At 80 km from the war, at 100 km from Kobane (the Kurdish city that was first conquered by and then freed from the Islamic State), at 60 km from the border with Syria, Gaziantep, the last European city before arriving in the Middle East, the furthest south Turkish metropolis, is a melting pot of religions, traditions, modernity and contradictions — a cross between the Middle East and Europe.


Photo property of the author, Nicoletta De Vita


Photo property of the author, Nicoletta de Vita

Life in Gaziantep is punctuated by the five daily prayers sessions announced by the speakers on every street corner. In the city, modern facilities and ancient mosques blend together in a city centre where shopping centres alternate with great spice bazaars. One in three cars has a Syrian license plate: 500 000 people battered by the bombing and by the advance of Isis are in town. Compared to those who live near the border, the Syrians in Gaziantep sleep in camps or squat illegally in old buildings. They do not make a fuss or raise their voice, and the Turks hardly ever use te expression “Syrian refugees”.


Photo property of the author, Nicoletta de Vita



Photo of the author, Nicoletta de Vita

But there is a small portion of the population that works with an NGO, the GEGD, Gaziantep Eğitim ve Gençlik Dernegi [website in Turkish] who find accommodation, educate and instruct the Syrian and Afghani children. I visited this centre during a training course organised in cooperation with the European Union by a Turkish association that deals with cultural integration in Gaziantep.
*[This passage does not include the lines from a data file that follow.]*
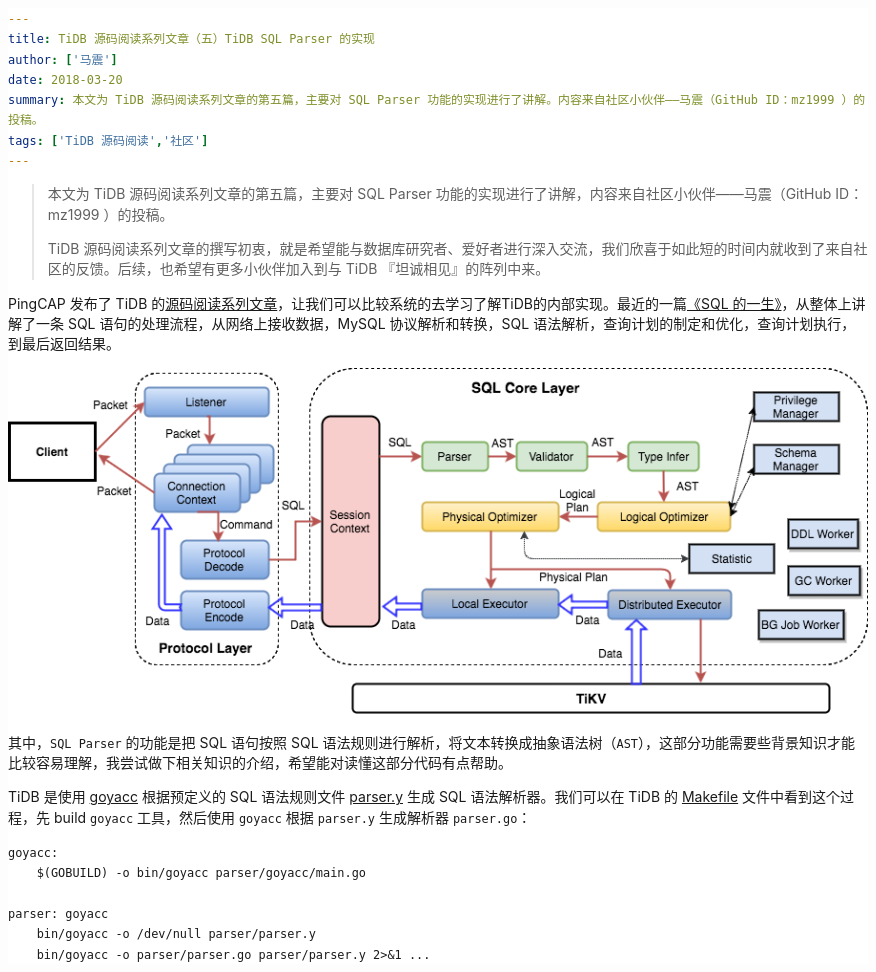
 ```yaml
---
title: TiDB 源码阅读系列文章（五）TiDB SQL Parser 的实现
author: ['马震']
date: 2018-03-20
summary: 本文为 TiDB 源码阅读系列文章的第五篇，主要对 SQL Parser 功能的实现进行了讲解。内容来自社区小伙伴——马震（GitHub ID：mz1999 ）的投稿。
tags: ['TiDB 源码阅读','社区']
---
```


> 本文为 TiDB 源码阅读系列文章的第五篇，主要对 SQL Parser 功能的实现进行了讲解，内容来自社区小伙伴——马震（GitHub ID：mz1999 ）的投稿。
>
> TiDB 源码阅读系列文章的撰写初衷，就是希望能与数据库研究者、爱好者进行深入交流，我们欣喜于如此短的时间内就收到了来自社区的反馈。后续，也希望有更多小伙伴加入到与 TiDB 『坦诚相见』的阵列中来。

PingCAP 发布了 TiDB 的[源码阅读系列文章](https://pingcap.com/blog-cn/#%E6%BA%90%E7%A0%81%E9%98%85%E8%AF%BB)，让我们可以比较系统的去学习了解TiDB的内部实现。最近的一篇[《SQL 的一生》](https://pingcap.com/blog-cn/tidb-source-code-reading-3/)，从整体上讲解了一条 SQL 语句的处理流程，从网络上接收数据，MySQL 协议解析和转换，SQL 语法解析，查询计划的制定和优化，查询计划执行，到最后返回结果。

![SQL 语句处理流程](media/tidb-source-code-reading-5/1.png)

其中，`SQL Parser` 的功能是把 SQL 语句按照 SQL 语法规则进行解析，将文本转换成抽象语法树（`AST`），这部分功能需要些背景知识才能比较容易理解，我尝试做下相关知识的介绍，希望能对读懂这部分代码有点帮助。

TiDB 是使用 [goyacc](https://github.com/cznic/goyacc) 根据预定义的 SQL 语法规则文件 [parser.y](https://github.com/pingcap/tidb/blob/source-code/parser/parser.y) 生成 SQL 语法解析器。我们可以在 TiDB 的 [Makefile](https://github.com/pingcap/tidb/blob/50e98f427e7943396dbe38d23178b9f9dc5398b7/Makefile#L50) 文件中看到这个过程，先 build `goyacc` 工具，然后使用 `goyacc` 根据 `parser.y` 生成解析器 `parser.go`：

```
goyacc:
	$(GOBUILD) -o bin/goyacc parser/goyacc/main.go

parser: goyacc
	bin/goyacc -o /dev/null parser/parser.y
	bin/goyacc -o parser/parser.go parser/parser.y 2>&1 ...
```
The headquarters of the centre looks like a small house with a garden and a playground, but it is a centre in which at least ten different nationalities and cultures discuss, study and debate with each other. This is how I met Irene Itria, an Italian woman who has been carrying out her European voluntary service in Gaziantep since October 2014.


Irene Itria with the other volunteers at the centre. Photo property of the author, Nicoletta de Vita

As soon as she heard an Italian voice she was excited because there are not many tourists here, especially Italians, unless they are part of the European voluntary service. “Our centre is also a school. Personally, I teach Arabic and English to children from Syria and Afghanistan.” The words of Irene touched me right away and her smile perfectly conveyed the commitment and the passion she puts into her work.
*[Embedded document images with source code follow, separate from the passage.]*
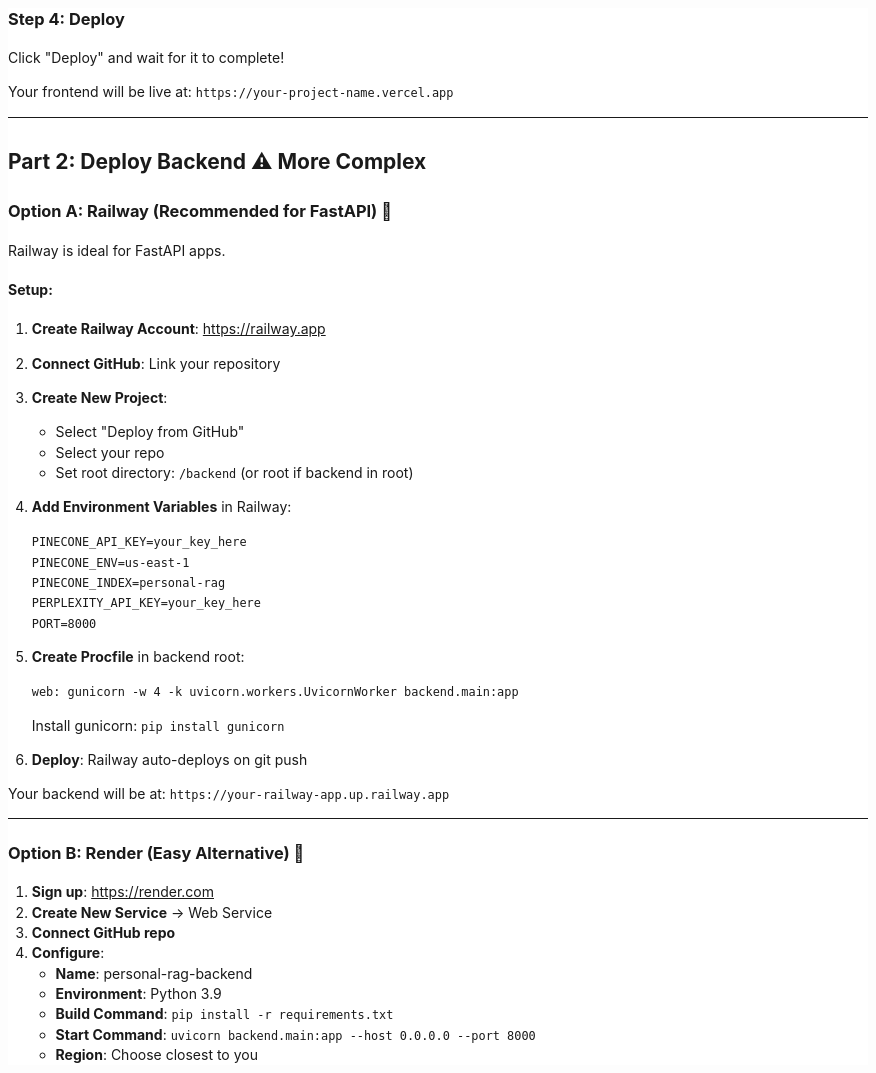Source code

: ### Step 4: Deploy

Click "Deploy" and wait for it to complete!

Your frontend will be live at: `https://your-project-name.vercel.app`

---

## Part 2: Deploy Backend ⚠️ More Complex

### Option A: Railway (Recommended for FastAPI) 🚂

Railway is ideal for FastAPI apps.

#### Setup:

1. **Create Railway Account**: https://railway.app
2. **Connect GitHub**: Link your repository
3. **Create New Project**:
   - Select "Deploy from GitHub"
   - Select your repo
   - Set root directory: `/backend` (or root if backend in root)

4. **Add Environment Variables** in Railway:
   ```
   PINECONE_API_KEY=your_key_here
   PINECONE_ENV=us-east-1
   PINECONE_INDEX=personal-rag
   PERPLEXITY_API_KEY=your_key_here
   PORT=8000
   ```

5. **Create Procfile** in backend root:
   ```
   web: gunicorn -w 4 -k uvicorn.workers.UvicornWorker backend.main:app
   ```
   Install gunicorn: `pip install gunicorn`

6. **Deploy**: Railway auto-deploys on git push

Your backend will be at: `https://your-railway-app.up.railway.app`

---

### Option B: Render (Easy Alternative) 🎨

1. **Sign up**: https://render.com
2. **Create New Service** → Web Service
3. **Connect GitHub repo**
4. **Configure**:
   - **Name**: personal-rag-backend
   - **Environment**: Python 3.9
   - **Build Command**: `pip install -r requirements.txt`
   - **Start Command**: `uvicorn backend.main:app --host 0.0.0.0 --port 8000`
   - **Region**: Choose closest to you
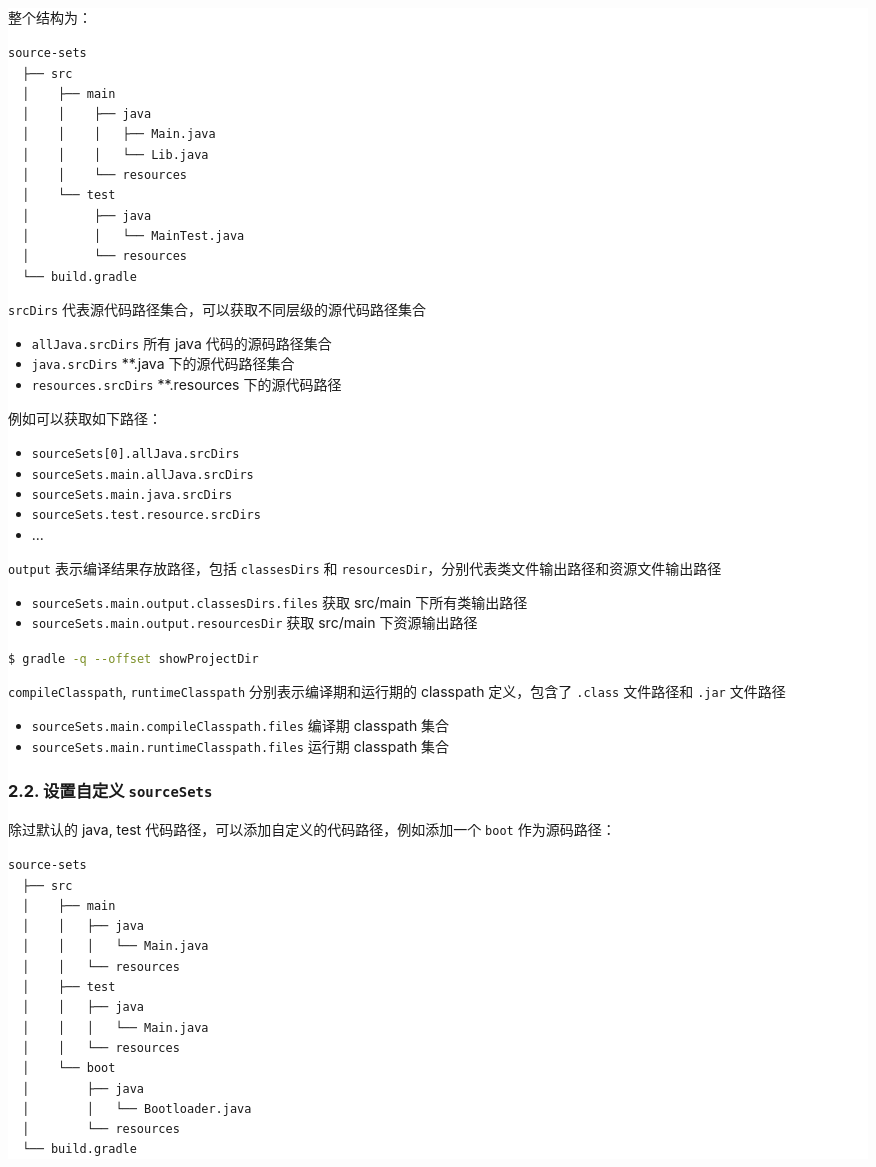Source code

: 整个结构为：

```plain
source-sets
  ├── src
  │    ├── main
  │    │    ├── java
  │    │    │   ├── Main.java
  │    │    │   └── Lib.java
  │    │    └── resources
  │    └── test
  │         ├── java
  │         │   └── MainTest.java
  │         └── resources
  └── build.gradle
```

`srcDirs` 代表源代码路径集合，可以获取不同层级的源代码路径集合

- `allJava.srcDirs` 所有 java 代码的源码路径集合
- `java.srcDirs` **.java 下的源代码路径集合
- `resources.srcDirs` **.resources 下的源代码路径

例如可以获取如下路径：

- `sourceSets[0].allJava.srcDirs`
- `sourceSets.main.allJava.srcDirs`
- `sourceSets.main.java.srcDirs`
- `sourceSets.test.resource.srcDirs`
- ...

`output` 表示编译结果存放路径，包括 `classesDirs` 和 `resourcesDir`，分别代表类文件输出路径和资源文件输出路径

- `sourceSets.main.output.classesDirs.files` 获取 src/main 下所有类输出路径
- `sourceSets.main.output.resourcesDir` 获取 src/main 下资源输出路径

```bash
$ gradle -q --offset showProjectDir
```

`compileClasspath`, `runtimeClasspath` 分别表示编译期和运行期的 classpath 定义，包含了 `.class` 文件路径和 `.jar` 文件路径

- `sourceSets.main.compileClasspath.files` 编译期 classpath 集合
- `sourceSets.main.runtimeClasspath.files` 运行期 classpath 集合

### 2.2. 设置自定义 `sourceSets`

除过默认的 java, test 代码路径，可以添加自定义的代码路径，例如添加一个 `boot` 作为源码路径：

```plain
source-sets
  ├── src
  │    ├── main
  │    │   ├── java
  │    │   │   └── Main.java
  │    │   └── resources
  │    ├── test
  │    │   ├── java
  │    │   │   └── Main.java
  │    │   └── resources
  │    └── boot
  │        ├── java
  │        │   └── Bootloader.java
  │        └── resources
  └── build.gradle
```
“I am Italian and I speak very little Turkish. The children speak only Syrian and Afghan and so teaching Arabic and English without having a common language was a challenge from the outset. I give them the tools to learn but it is their smiles and their gestures that fill my everyday life. They are hungry for culture, knowledge and, above all, they want to be accepted, or at least not ignored, by the rest of the Turkish population,” said Irene. “If you mention the Syrian problem or the word refugee to a Turkish citizen, he shrugs and walks away. In fact, although they are very comfortable with the many cultures that coexist peacefully in their city, the question of the camps and the children who are starving just a stone’s throw from here is considered none of their business. Of course, not all the citizens of Gaziantep think that way but many are not even aware of this situation.”

Among the many people I have met on this trip, only Irene has been able to answer my questions and she told me how the Syrians survive while maintaining their dignity.

They earn their living mainly by sorting the rubbish, she told me, by separating the different materials from the bins and then reselling them. Those who remain in Gaziantep and do not move on to other Turkish cities or to other European countries try as best as they can to send their children to school, and if they absolutely can not they ask for help at the cultural centre.

“The Syrian families I have met, even if they do not live in stable economic and housing conditions, do not resort to violence or crime to live. In other words,” says Irene, “they say that they can bomb their homes and hospitals, even entire cities, but all that does not make them bad people and their dignity does not crumble to the ground like their buildings.”

“The Turks are accustomed to being welcoming and tolerant of other cultures, as they are on the border between Europe and Asia and yet, when I went to the refugee camp on the border, the tension between the staff and the Syrian citizens was evident: in fact, as soon as I arrived, I realised that the phones of all the volunteers could neither call nor receive calls. They were all pretty much stuck,” she said.

As she was speaking, Irene started to lower her voice and avoided saying the word Syria or Syrian, because it meant accepting the refugee problem. “The situation on the border is difficult for more reasons than the Turkish government can imagine and the more it goes on, the worse it gets.”

And while my questions were becoming more pressing, classes came to an end and the younger children were getting ready to leave. Smiling faces, notepads and books in their hands, and many reasons to warmly greet their teacher Irene. As soon as I invited them to pose for a photo, I was surrounded by their voices: “Where are you from? Where are you from?”


The children in Irene's school. Photo property of the author, Nicoletta de Vita

Irene smiled at me, proud of her work and the fruits that she is sowing in the school with these children.

Some days, I can still hear those voices in the corners of my mind: “Where are you from? Where are you from?”

I do not know, perhaps today I feel like I am in Gaziantep.